If you are faced with having to go through a child custody dispute, you should be familiar with the basic aspects of child custody law and have an understanding of how the process works. Unless you are fully knowledgeable, always hire a qualified child custody attorney who is good in family law.
First, there are two basic aspects relating to the custody of a child – legal custody and physical custody. Legal custody covers the responsibility and decision making regarding the child’s basic needs like for health, education and welfare. If only one parent has been given sole legal custody, then that parent can make all decisions relating to the children without consulting the other parent. Sometimes parents will be given joint legal custody and decisions will then have to be made jointly. There may be various degrees of custody depending on the individual case. For example, a parent may have legal custody, but they may also have a duty of consultation with the other parent to inform them prior to any decision being made. However, it is quite common that one parent will have the decision making authority to avoid a situation where the parties will become deadlocked and can’t reach a decision.
The other aspect of child custody law is the physical custody. This determines where the child will physically be living. Sole physical custody means the child will be primarily with one parent and will have visitation with the other parent. On the other end is true joint physical custody where the parents have equal time with the children. There may be other possibilities for physical custody.
Physical Custody is always open to disputes as each parent will want to fight for their own right first and foremost. However, the law will need to look at the best interest of the child first. However, the best interest of the child may not be easily defined in real life and what seems best to one party may not appear so to be to another party. .

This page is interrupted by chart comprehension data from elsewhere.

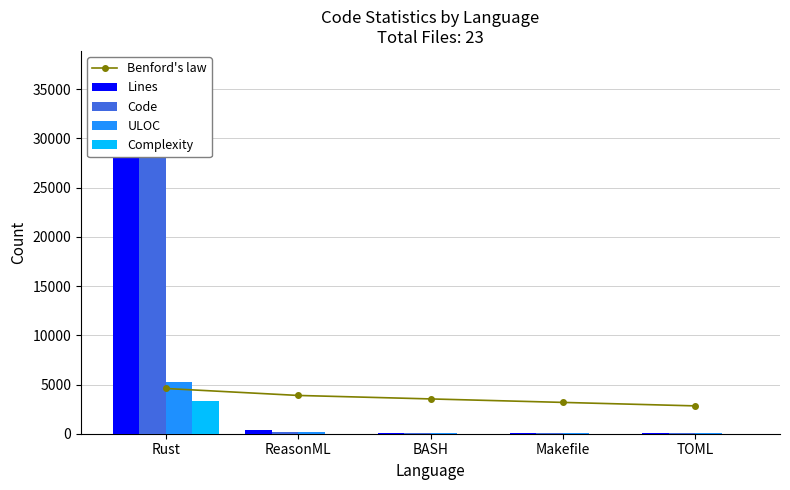

What is the average value of the Benford's law series?

3606.8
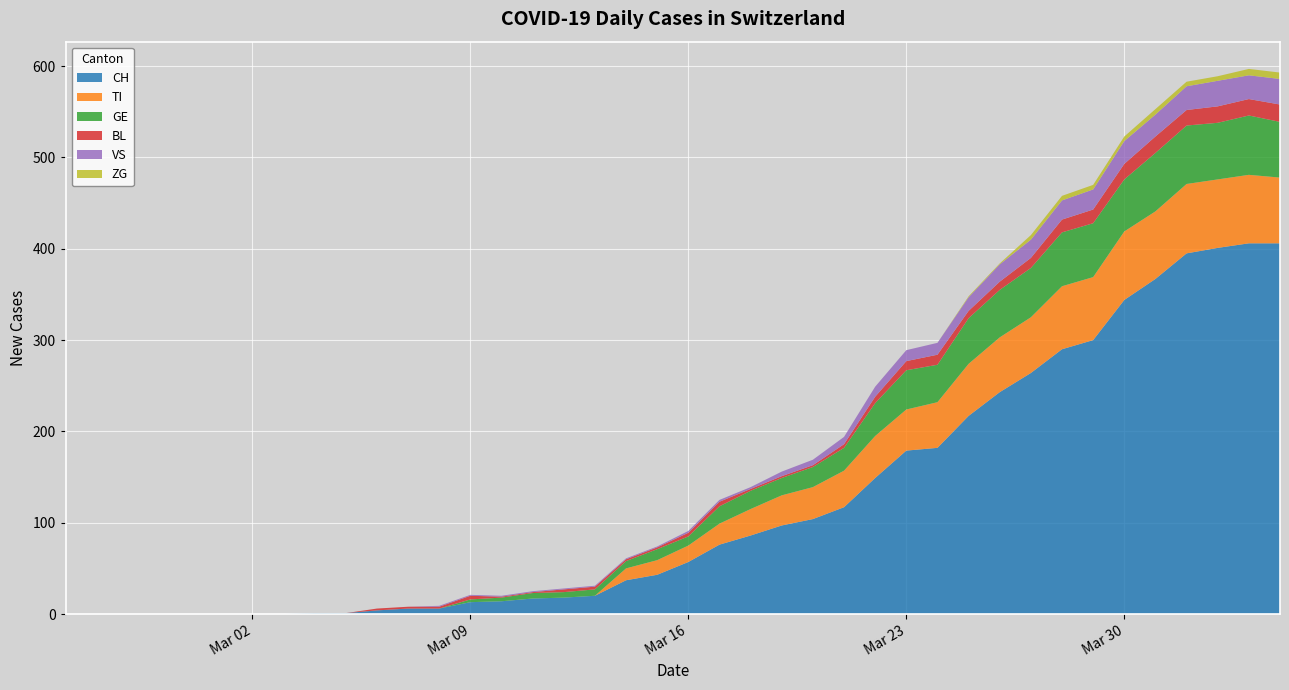

Reading left to right, what are all the values shown in this chart?

CH: 0	0	0	0	0	0	0	0	1	1	4	6	6	13	14	17	18	20	37	43	57	76	86	97	104	117	149	179	182	217	243	264	290	300	344	367	395	401	406	406
TI: 0	0	0	0	0	0	0	0	0	0	0	0	0	0	0	0	0	0	13	16	18	23	29	33	35	40	46	45	50	57	60	61	69	69	75	74	76	75	75	72
GE: 0	0	0	0	0	0	0	0	0	0	0	0	0	3	4	6	6	7	8	12	10	19	20	19	22	25	36	43	41	50	52	54	59	59	57	64	64	62	65	61
BL: 0	0	0	0	0	0	0	0	0	0	2	2	2	4	1	1	3	3	2	2	4	5	2	2	2	4	7	10	11	8	9	11	14	15	17	18	17	18	18	19
VS: 0	0	0	0	0	0	0	0	0	0	0	0	1	1	1	1	1	1	1	1	2	2	2	5	6	8	11	12	13	15	19	20	21	22	25	24	26	28	26	28
ZG: 0	0	0	0	0	0	0	0	0	0	0	0	0	0	0	0	0	0	0	0	0	0	0	0	0	0	0	0	0	1	1	5	5	5	5	6	5	5	7	7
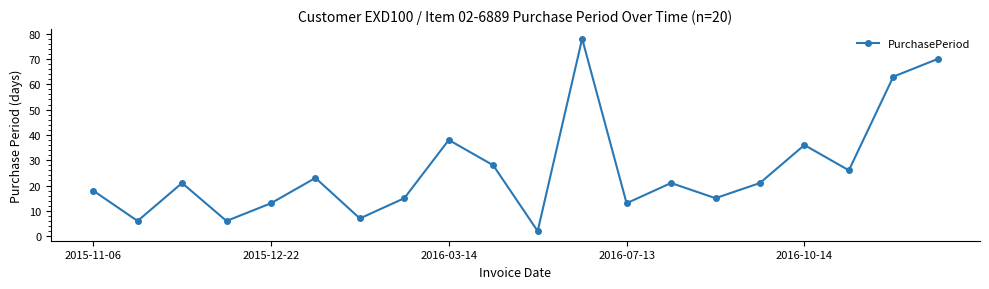

True or false: the data has more than 2 interior local peaks.

True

The court will try to be fair to both parents but more often than not, equal time between parents is usually not possible or practical and one parent will have to make the sacrifice. I believe that parents should also accept that the needs of the child come first and not to focus only on what they themselves want. Too often parents focus only on why the other parent should not have custody and they fail to see their own shortcomings.
Emotions can run high in child custody disputes but in the end, the actual decision on each case must be based only on the facts of that case itself. Parents should avoid comparing custody cases of other people that they deem similar.
When there is an inevitable divorce, it is most important that parents work out a custody arrangement first, setting out how the parties will approach custody and visitation time with their children. Although the Courts can order a custodial arrangement, agreements reached directly between the parents will have the best chance of working out than those enforced by the Court in the event of legal disputes.